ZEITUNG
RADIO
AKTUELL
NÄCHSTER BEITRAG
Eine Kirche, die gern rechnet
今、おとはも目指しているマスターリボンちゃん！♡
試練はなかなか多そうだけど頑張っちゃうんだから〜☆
○ ○ ○ ○ ○
** TASK INSTRUCTIONS **
Update the data by changing "RADIO" to "PODCAST", and keep every other line the same.

** EXERCISE OUTPUT **
ZEITUNG
PODCAST
AKTUELL
NÄCHSTER BEITRAG
Eine Kirche, die gern rechnet
今、おとはも目指しているマスターリボンちゃん！♡
試練はなかなか多そうだけど頑張っちゃうんだから〜☆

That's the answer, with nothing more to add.